# Grand prix manager 2



## Mick78 (May 10, 2003)

Hello there i recently purchased Grand Prix Manager 2 and it installs no problem,however when i go to start the game i receive a message saying that it cant run 16 bit windows programs and it cannot load 16 bit windows subsystems because it is a win32 dll.Any help would be greatfully appreciated here's what i'm running

Windows xp home edition,AMD Athlon xp 1700+ 1467 mhz and 256 mb of RAM i am also using s3prosavage drivers+utilities.


----------



## brianF (Dec 2, 1999)

That appears to be an old game designed for win95/98.
You could try running it in compatiblity mode

To institute Microsoft Windows XP go to Start, Program Files, Accessories, and select Program Compatibility Wizard. Click on Next and Select "Choose a program from a list." Locate the program application (.exe file) and click on Next. Select Windows 98/Me and hit Next. Hit Next again and then one more time to test the Compatibility of the program.

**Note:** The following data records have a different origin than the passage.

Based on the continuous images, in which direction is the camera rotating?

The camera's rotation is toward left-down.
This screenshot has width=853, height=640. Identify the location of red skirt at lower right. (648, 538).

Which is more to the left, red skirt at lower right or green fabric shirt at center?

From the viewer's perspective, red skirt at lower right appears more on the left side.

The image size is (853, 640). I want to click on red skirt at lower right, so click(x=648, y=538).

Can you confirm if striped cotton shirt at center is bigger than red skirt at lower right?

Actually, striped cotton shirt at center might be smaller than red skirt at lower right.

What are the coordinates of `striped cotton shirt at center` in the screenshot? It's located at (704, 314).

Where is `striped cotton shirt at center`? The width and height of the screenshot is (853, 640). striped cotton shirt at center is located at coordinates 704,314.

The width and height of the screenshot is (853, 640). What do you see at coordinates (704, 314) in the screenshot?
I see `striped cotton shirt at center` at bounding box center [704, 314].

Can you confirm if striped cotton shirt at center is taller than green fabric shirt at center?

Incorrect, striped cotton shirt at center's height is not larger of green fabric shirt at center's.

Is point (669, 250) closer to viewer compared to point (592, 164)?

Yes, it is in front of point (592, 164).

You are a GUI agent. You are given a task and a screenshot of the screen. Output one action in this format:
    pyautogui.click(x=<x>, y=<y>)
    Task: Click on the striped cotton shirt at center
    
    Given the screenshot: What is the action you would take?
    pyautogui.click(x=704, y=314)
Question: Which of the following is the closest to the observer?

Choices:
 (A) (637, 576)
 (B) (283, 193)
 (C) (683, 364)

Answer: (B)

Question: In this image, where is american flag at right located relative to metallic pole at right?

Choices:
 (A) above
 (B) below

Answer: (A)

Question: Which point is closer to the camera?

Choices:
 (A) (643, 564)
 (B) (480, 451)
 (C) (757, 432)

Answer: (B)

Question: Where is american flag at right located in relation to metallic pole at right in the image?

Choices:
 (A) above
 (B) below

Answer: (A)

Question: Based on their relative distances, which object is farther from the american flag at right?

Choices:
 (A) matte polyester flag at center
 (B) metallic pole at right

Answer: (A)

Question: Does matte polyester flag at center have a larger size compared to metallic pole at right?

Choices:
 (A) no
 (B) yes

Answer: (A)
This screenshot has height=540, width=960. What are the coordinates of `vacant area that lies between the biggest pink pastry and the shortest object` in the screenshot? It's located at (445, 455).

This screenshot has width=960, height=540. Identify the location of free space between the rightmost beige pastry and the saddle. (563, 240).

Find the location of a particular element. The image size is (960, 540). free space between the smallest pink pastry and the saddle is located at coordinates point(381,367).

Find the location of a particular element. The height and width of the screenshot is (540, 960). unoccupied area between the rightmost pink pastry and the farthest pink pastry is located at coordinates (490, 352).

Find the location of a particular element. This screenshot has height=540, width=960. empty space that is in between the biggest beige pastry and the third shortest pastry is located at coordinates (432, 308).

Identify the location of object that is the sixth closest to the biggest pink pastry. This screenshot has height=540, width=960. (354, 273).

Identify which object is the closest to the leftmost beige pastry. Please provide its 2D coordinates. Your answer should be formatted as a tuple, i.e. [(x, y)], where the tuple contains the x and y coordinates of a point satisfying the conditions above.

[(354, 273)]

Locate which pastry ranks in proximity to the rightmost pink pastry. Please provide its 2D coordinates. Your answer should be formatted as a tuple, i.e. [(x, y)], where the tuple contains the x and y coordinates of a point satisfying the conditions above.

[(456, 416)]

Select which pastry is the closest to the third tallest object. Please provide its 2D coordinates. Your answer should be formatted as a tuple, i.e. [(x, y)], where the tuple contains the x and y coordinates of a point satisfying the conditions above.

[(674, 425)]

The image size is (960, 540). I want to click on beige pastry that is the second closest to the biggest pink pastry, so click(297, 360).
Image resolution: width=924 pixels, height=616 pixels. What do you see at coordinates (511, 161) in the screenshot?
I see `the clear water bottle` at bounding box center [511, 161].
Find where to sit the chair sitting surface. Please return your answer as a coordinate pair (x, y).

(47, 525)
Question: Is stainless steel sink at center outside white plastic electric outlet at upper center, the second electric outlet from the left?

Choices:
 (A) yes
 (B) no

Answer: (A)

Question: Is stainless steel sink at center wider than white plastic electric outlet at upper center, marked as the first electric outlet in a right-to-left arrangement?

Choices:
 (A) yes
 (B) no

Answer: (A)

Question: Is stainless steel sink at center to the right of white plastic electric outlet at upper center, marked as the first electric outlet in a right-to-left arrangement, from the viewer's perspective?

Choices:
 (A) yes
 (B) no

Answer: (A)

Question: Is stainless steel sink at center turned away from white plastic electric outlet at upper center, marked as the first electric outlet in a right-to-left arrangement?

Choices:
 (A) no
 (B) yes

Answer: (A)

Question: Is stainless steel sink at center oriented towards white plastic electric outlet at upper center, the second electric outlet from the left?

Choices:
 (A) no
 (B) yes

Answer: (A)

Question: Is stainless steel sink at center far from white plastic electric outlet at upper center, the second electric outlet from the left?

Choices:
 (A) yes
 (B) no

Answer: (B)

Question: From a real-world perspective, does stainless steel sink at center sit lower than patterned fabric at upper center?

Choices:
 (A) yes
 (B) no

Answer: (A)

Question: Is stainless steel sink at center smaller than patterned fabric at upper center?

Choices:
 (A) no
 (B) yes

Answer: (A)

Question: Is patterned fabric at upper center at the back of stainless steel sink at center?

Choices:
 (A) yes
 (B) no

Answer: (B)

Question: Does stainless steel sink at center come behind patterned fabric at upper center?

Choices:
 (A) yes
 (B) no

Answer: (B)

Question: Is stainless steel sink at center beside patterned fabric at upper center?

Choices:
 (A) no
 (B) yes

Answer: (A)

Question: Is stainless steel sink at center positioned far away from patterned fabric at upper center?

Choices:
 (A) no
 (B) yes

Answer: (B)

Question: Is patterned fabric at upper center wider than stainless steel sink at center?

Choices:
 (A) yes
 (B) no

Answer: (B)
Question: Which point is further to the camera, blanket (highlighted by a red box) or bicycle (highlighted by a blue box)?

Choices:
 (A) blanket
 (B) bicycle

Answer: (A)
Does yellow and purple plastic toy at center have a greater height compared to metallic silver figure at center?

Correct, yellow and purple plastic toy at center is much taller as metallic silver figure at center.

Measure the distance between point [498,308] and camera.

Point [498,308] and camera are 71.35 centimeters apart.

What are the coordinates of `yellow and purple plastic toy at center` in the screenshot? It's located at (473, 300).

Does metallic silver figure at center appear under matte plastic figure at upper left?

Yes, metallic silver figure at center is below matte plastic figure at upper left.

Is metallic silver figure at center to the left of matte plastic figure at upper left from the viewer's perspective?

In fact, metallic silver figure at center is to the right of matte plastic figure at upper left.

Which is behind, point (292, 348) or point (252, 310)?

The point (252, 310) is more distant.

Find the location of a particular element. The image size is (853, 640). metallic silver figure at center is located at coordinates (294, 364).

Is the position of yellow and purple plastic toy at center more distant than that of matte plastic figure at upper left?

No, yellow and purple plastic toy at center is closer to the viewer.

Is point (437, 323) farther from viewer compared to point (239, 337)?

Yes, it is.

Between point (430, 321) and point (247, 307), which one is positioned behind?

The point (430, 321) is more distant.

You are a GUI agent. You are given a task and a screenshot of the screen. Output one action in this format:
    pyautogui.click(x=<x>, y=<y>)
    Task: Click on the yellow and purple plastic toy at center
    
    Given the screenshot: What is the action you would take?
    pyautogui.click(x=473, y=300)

oops, not gonna work, it's a dos based title, I think your out of luck

http://www.ina-support.com/faq/grandprix2_pc.asp


----------



## Mick78 (May 10, 2003)

I've tried the compatibility setting but i still can't get any joy


----------



## ItaloDancer (May 13, 2003)

I'm running under XP too and GPM2 works for me fine. You need the patch v1.02 (or better) to be able to run GPM2. Besides, you should select the "Run in 256 colors" and "Run in 640 x 480 screen resolution" options. Succes!

Regards,

ItaloDancer


----------



## ItaloDancer (May 13, 2003)

now you tell me how to finish just one ****ing race!!!


----------